Before computerization, all chiropractors kept office and patient records on paper and used cumbersome manual filing systems. The economics of healthcare in the 21st century will mandate an end to that inefficient, costly and archaic system. Through the efficient use of clinical software, a virtual paperless office and electronic patient records are quickly becoming the norm.
Members of the healthcare profession never anticipated a transition of this magnitude. The practitioner, who is already continually monitored for effectiveness of outcomes, resources, evidence-based data and clinical efficiency, will now be pushed to the next level as he or she will be required to understand and apply the advancements in computer technology.
The electronic capture of patient data means the information will be available for a variety of uses without redundancy or duplication of effort. The industry will learn to expect that comprehensive, easily accessible, transmittable and shared clinical data be available. The only way to deliver this service economically and effectively is through the use of electronic patient records, using comprehensive and intuitive software.
In the 21st century, the healthcare industry will demand that clinical data be instantly accessible to all the providers. The new practice management programs will capture the vital clerical data, such as insurance and demographics. The programs will also capture the patient’s entire clinical history, including referrals, previous treatment therapies, laboratory work, X-ray data, and any information valuable to the patient’s health and welfare.
This clinical data will be delivered through digital technology. The information will be instantly transmittable via fax, Internet and intranet to another doctor in the same office, or at another location. Thus, for the first time, the patient’s records will truly “follow” him or her. This type of system is cost-effective and presently available.
However, a complete transition to the electronic age will not be without some obstacles.
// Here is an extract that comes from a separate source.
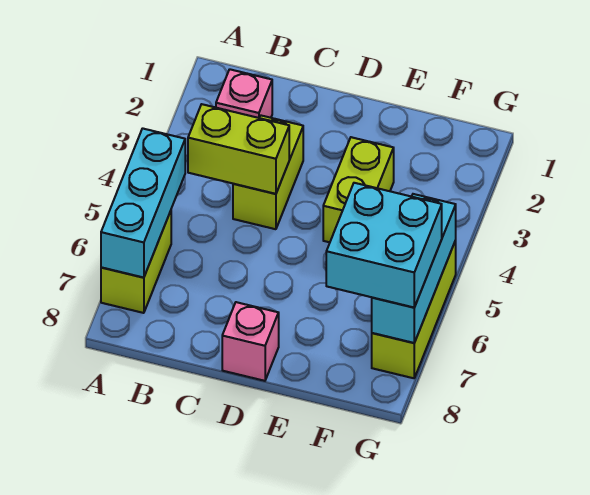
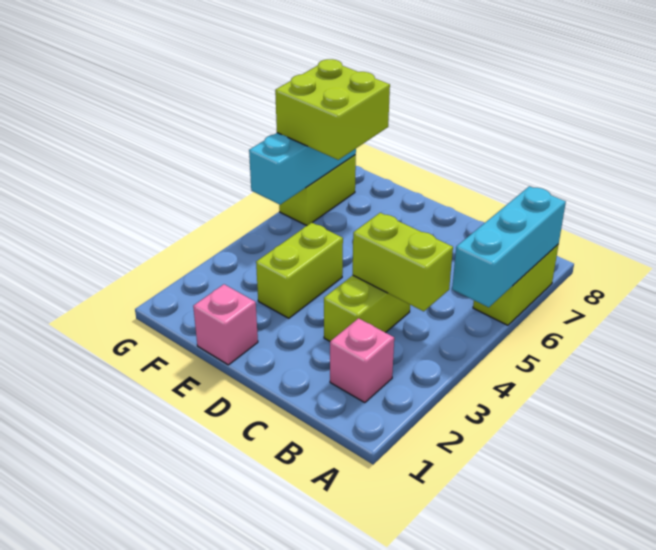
pink 1x1 brick [222,302,279,381] -> pink 1x1 brick moved to [193,284,258,365]
cyan 2x2 brick [326,183,442,307] -> lime 2x2 brick [275,59,390,160]
lime 1x3 brick [372,241,456,378] -> lime 1x2 brick [279,155,356,225]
Old habits are difficult to break, and the healthcare profession can be resistant to change. The software and the technology must be fail-safe and must provide significant security, and possibly encryption, to maintain the confidentiality of patient records.
For ease of use, all information systems should be voice-activated and respond to fluent speech. Keyboard access will eventually be a thing of the past, with advanced display capabilities, wall-mounted devices that look like decorations, and on-command information that will appear on wall-sized display screens of high resolution. Above all, the software should be easy to use and intuitive in nature, or the average healthcare professional will be reluctant to adopt its use.
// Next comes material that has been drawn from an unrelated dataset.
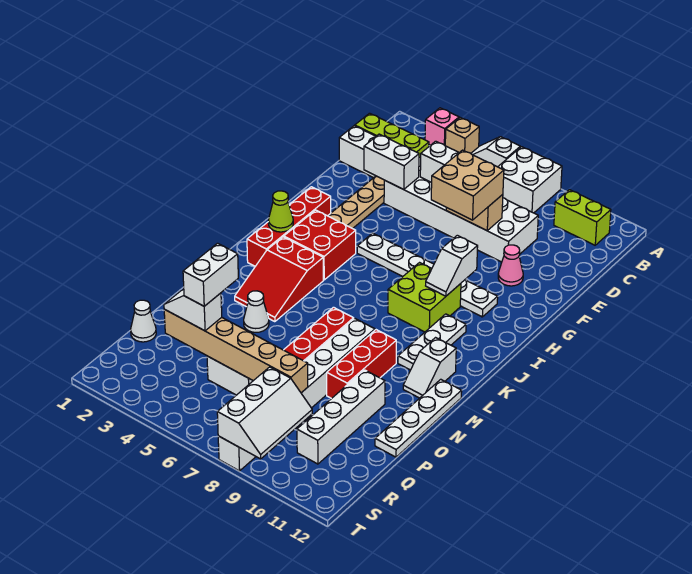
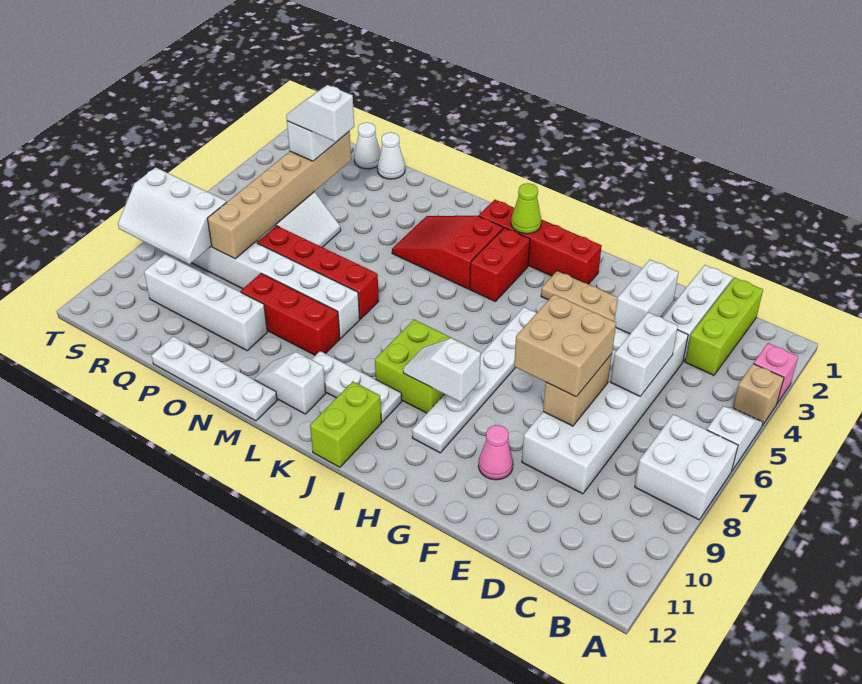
lime 1x2 brick [554,190,611,245] -> lime 1x2 brick moved to [310,382,381,467]
red 2x2 brick [284,210,356,280] -> red 1x2 brick [470,228,530,301]
white 1x1 cone [244,291,269,332] -> white 1x1 cone moved to [377,132,405,179]
white 1x2 brick [183,243,238,306] -> white 1x2 slope [286,85,354,142]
In the healthcare environment of the future, electronic medical records will be available wherever a patient seeks care. The electronic medical records will be in a multimedia format, including X-rays, other images, and lab data, viewable by episodes of care. The data will be documented on the patient’s medical records regardless of the physical location where the information was gathered. The patient’s clinical problem list will act as the master index for all information.
Both the doctor and the patient will benefit from this technology, through:
- instant access to the patient’s complete healthcare history;
- better treatment choices and outcomes;
- statistical evaluation of different therapeutic interventions providing evidence-based data;
- financial savings (presently, it is estimated that 26% of healthcare costs are related to clerical services and paper management).
A significant obstacle will be the possible division between practicing healthcare professionals who are technophiles versus technophobes. The disparity between these two groups will continue to grow. Those who endorse and use electronic technology will have instant access to patient files, vast clinical databases available on the Internet, and all the data in the scientific community. These capabilities will most assuredly affect the doctor’s therapeutic choices, interventions, prognosis and outcomes, all to the benefit of the patient. The logic follows, then, that doctors who fail to make the transition to the electronic age may become less effective and may experience therapeutic outcomes that are not as successful. The question could be asked: Will this affect the standard of care?
The decision about whether to convert to an electronic office is no longer a question of choice. It is a question of when.